> _WORK TO COMPLETE_: Convert the data below into a Markdown table with the columns Row and Line, numbering each non-blank line of text in order and omitting blank lines. Leave the pictures out of the table.

Begin EXERCISE MATERIAL

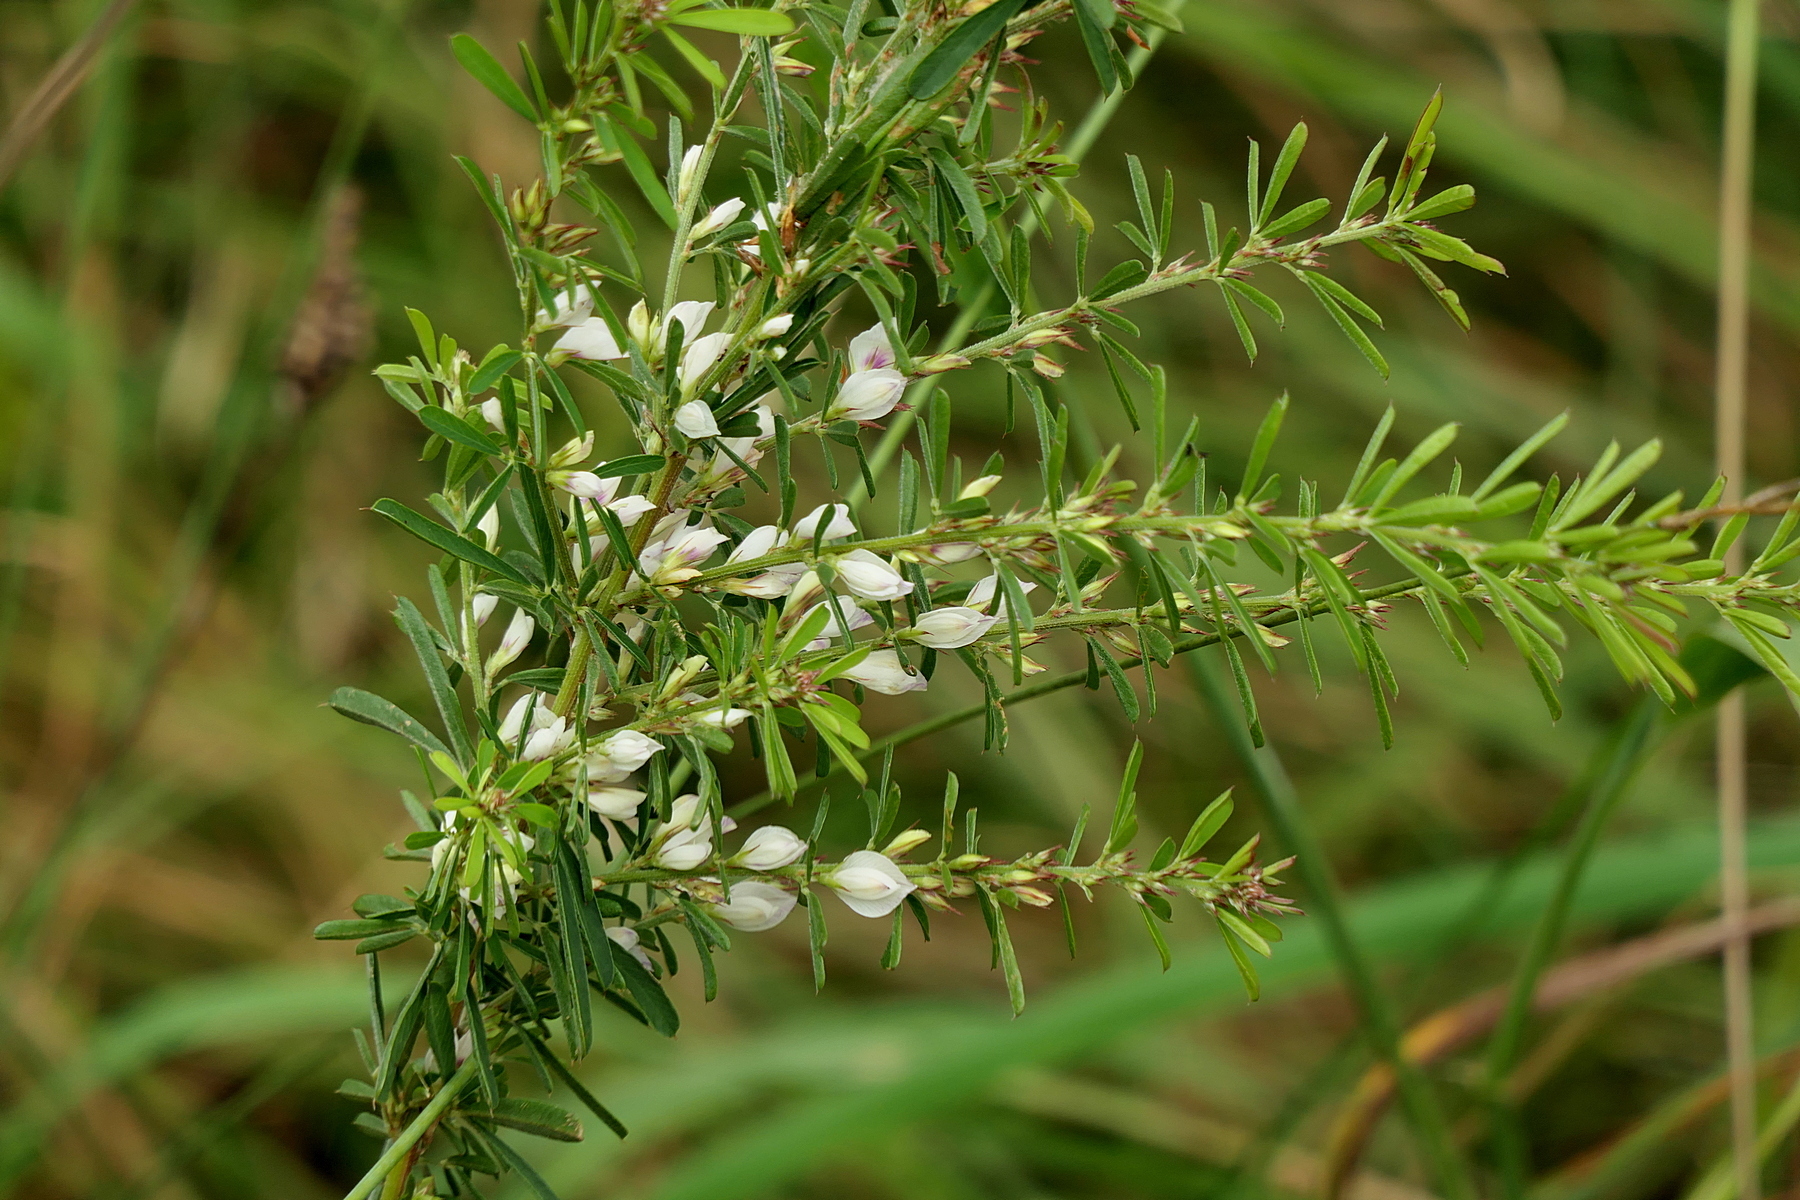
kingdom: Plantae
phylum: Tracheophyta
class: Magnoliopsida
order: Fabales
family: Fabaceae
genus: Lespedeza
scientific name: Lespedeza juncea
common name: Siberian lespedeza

End EXERCISE MATERIAL

> _OUTPUT OF THE EXERCISE_:
| Row | Line |
|---|---|
| 1 | kingdom: Plantae |
| 2 | phylum: Tracheophyta |
| 3 | class: Magnoliopsida |
| 4 | order: Fabales |
| 5 | family: Fabaceae |
| 6 | genus: Lespedeza |
| 7 | scientific name: Lespedeza juncea |
| 8 | common name: Siberian lespedeza |